Despite these challenges, Kenya's debt-to-GDP ratio has historically hovered around 7 to 8%, which although still within manageable levels, has raised apprehensions about the country's financial stability. The escalating debt service costs, surpassing the 21% threshold highlighted by the International Monetary Fund, could potentially downgrade Kenya's credit rating to junk status, further exacerbating the debt crisis.
Musau emphasized the necessity for Kenya to explore alternative funding sources for infrastructure projects, shifting away from sole reliance on government financing towards private sector investment and innovative financing models like toll roads.
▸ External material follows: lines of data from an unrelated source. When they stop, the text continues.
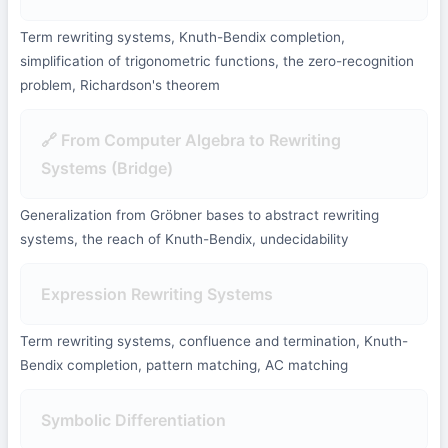
Term rewriting systems, Knuth-Bendix completion,
simplification of trigonometric functions, the zero-recognition
problem, Richardson's theorem
🔗 From Computer Algebra to Rewriting
Systems (Bridge)
Generalization from Gröbner bases to abstract rewriting
systems, the reach of Knuth-Bendix, undecidability
Expression Rewriting Systems
Term rewriting systems, confluence and termination, Knuth-
Bendix completion, pattern matching, AC matching
Symbolic Differentiation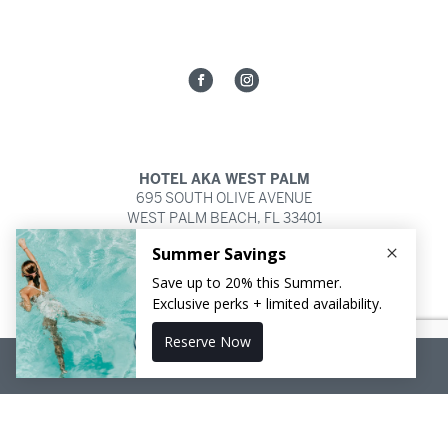
HOTEL AKA WEST PALM
695 SOUTH OLIVE AVENUE
WEST PALM BEACH,
FL
33401
561.821.2252
RESERVE NOW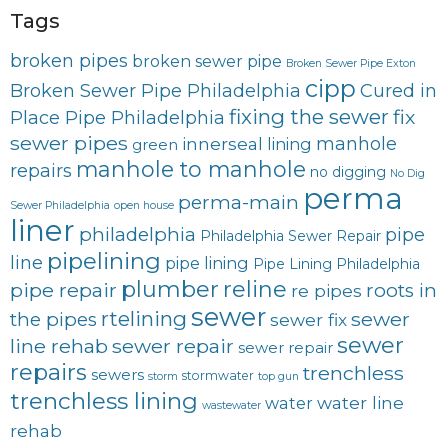
Tags
broken pipes
broken sewer pipe
Broken Sewer Pipe Exton
cipp
Broken Sewer Pipe Philadelphia
Cured in
fixing the sewer
fix
Place Pipe Philadelphia
sewer pipes
innerseal
manhole
lining
green
manhole to manhole
repairs
no digging
No Dig
perma
perma-main
Sewer Philadelphia
open house
liner
philadelphia
pipe
Philadelphia Sewer Repair
pipelining
line
pipe lining
Pipe Lining Philadelphia
plumber
reline
pipe repair
roots in
re pipes
sewer
rtelining
sewer
the pipes
sewer fix
sewer
line rehab
sewer repair
sewer repair
repairs
trenchless
sewers
stormwater
storm
top gun
trenchless lining
water line
water
wastewater
rehab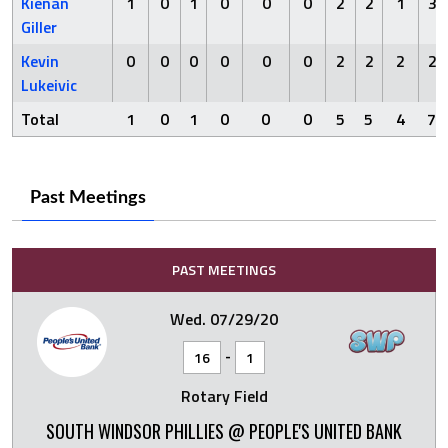
Kienan
1
0
1
0
0
0
2
2
1
3
Giller
Kevin
0
0
0
0
0
0
2
2
2
2
Lukeivic
Total
1
0
1
0
0
0
5
5
4
7
Past Meetings
PAST MEETINGS
Wed. 07/29/20
-
16
1
Rotary Field
SOUTH WINDSOR PHILLIES @ PEOPLE'S UNITED BANK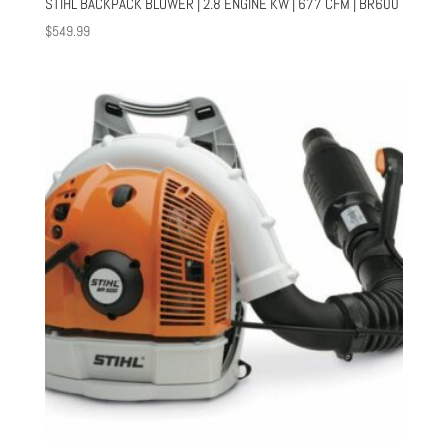
STIHL BACKPACK BLOWER | 2.8 ENGINE KW | 677 CFM | BR600
$
549.99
While certain sectors like floriculture and the emerging avocado and macadamia industries have displayed resilience, others such as aviation and tourism have been severely impacted and may face a prolonged recovery period.
Despite the economic challenges, Kenya's export position remains relatively stable compared to other African economies, with diversified agricultural products contributing to a semblance of economic buoyancy. The nation's expected 2.5% GDP growth, albeit modest, positions it favorably in comparison to regional powerhouses like South Africa and Nigeria, both grappling with more substantial economic setbacks. The dip in oil demand has provided some relief by reducing import costs, offering a silver lining amidst the prevailing economic uncertainties.